Re: Solving very large systems of ODEs with NDSolve
- To: mathgroup at smc.vnet.net
- Subject: [mg115361] Re: Solving very large systems of ODEs with NDSolve
- From: Oliver Ruebenkoenig <ruebenko at wolfram.com>
- Date: Sun, 9 Jan 2011 02:16:55 -0500 (EST)
On Fri, 7 Jan 2011, Gabriel Landi wrote:
> Greetings all.
>
> The problem I have in my hands is to solve a very large (500 to 10 000 or +)
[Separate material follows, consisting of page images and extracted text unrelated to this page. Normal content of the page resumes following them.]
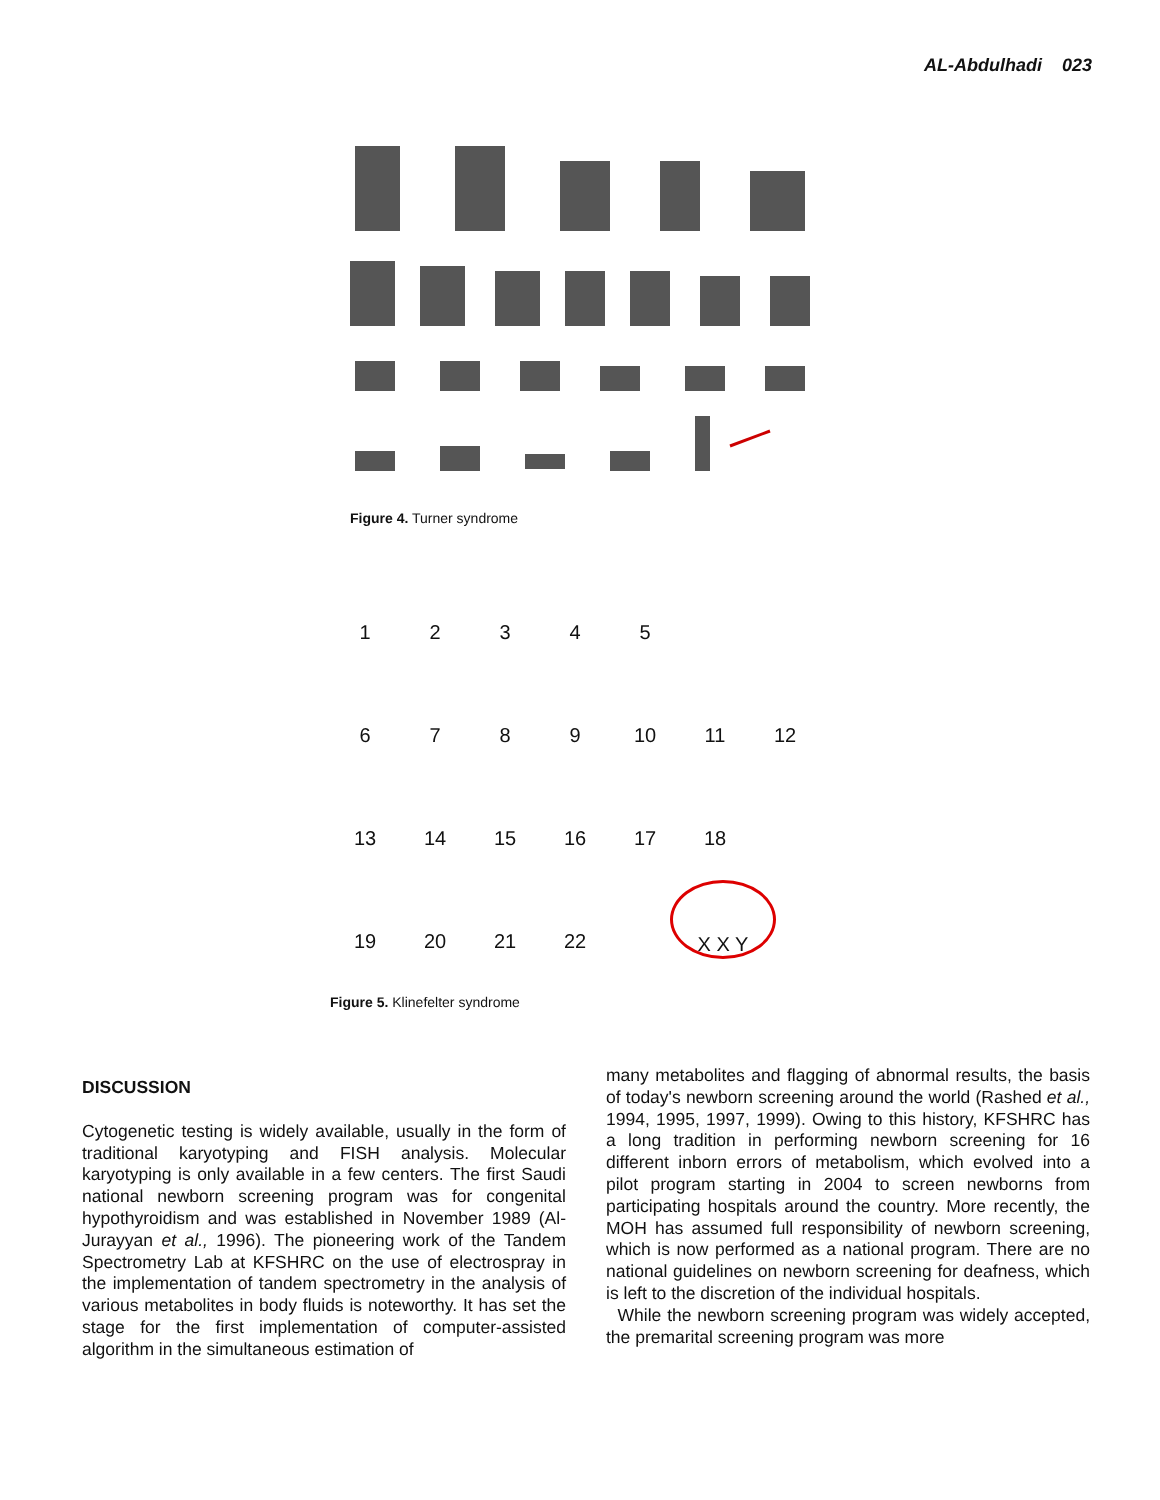AL-Abdulhadi 023
Figure 4. Turner syndrome
1
2
3
4
5
6
7
8
9
10
11
12
13
14
15
16
17
18
19
20
21
22
X X Y
Figure 5. Klinefelter syndrome
DISCUSSION
Cytogenetic testing is widely available, usually in the form of traditional karyotyping and FISH analysis. Molecular karyotyping is only available in a few centers. The first Saudi national newborn screening program was for congenital hypothyroidism and was established in November 1989 (Al-Jurayyan et al., 1996). The pioneering work of the Tandem Spectrometry Lab at KFSHRC on the use of electrospray in the implementation of tandem spectrometry in the analysis of various metabolites in body fluids is noteworthy. It has set the stage for the first implementation of computer-assisted algorithm in the simultaneous estimation of
many metabolites and flagging of abnormal results, the basis of today's newborn screening around the world (Rashed et al., 1994, 1995, 1997, 1999). Owing to this history, KFSHRC has a long tradition in performing newborn screening for 16 different inborn errors of metabolism, which evolved into a pilot program starting in 2004 to screen newborns from participating hospitals around the country. More recently, the MOH has assumed full responsibility of newborn screening, which is now performed as a national program. There are no national guidelines on newborn screening for deafness, which is left to the discretion of the individual hospitals.
While the newborn screening program was widely accepted, the premarital screening program was more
> system of non-linear dense ODEs (the Landau-Lifshitz equations in
> particular).
>
> In general, I think what I perhaps would like to ask is general advice on
> implementing large systems in the NDSolve Framework
> In particular, some of the problems that arose are:
>
> - In certain cases, I am not interested in storing the solution to all the
> variables for all t. All I need is the value of each dependent variable at
> the final integration time. I have been using combos of DependentVariables
> and the EventLocator method but so far I haven't been able to formulate the
> problem in a efficient way.
Gabriel,
You could try something like this:
ndssdata =
First[NDSolve`ProcessEquations[{Derivative[1][x][
t] == -3 (x[t] - y[t]),
Derivative[1][y][t] == -x[t] z[t] + 26.5 x[t] - y[t],
Derivative[1][z][t] == x[t] y[t] - z[t], x[0] == z[0] == 0,
y[0] == 1}, {x, y, z}, {t, 0, 200}, MaxSteps -> \[Infinity]]]
NDSolve`Iterate[ndssdata, 10]
NDSolve`ProcessSolutions[ndssdata, "Forward"]
ndssdata@SolutionVector["Forward"]
Oliver
>
> - Each equation has a invariant and using the projection method to control
> the error on these invariants turned out to be a very nice thing.
> Unfortunately, if the system gets larger than 100 or so equations, the
> kernel immediately crashes when I call this method (with no message at all).
> I am not sure why since, when memory is the problem, a message is issued.
> Anyone have any thoughts on this?
>
> Thanks in advance for any suggestions,
>
> Cheers,
>
> Gabriel Landi
>
>
>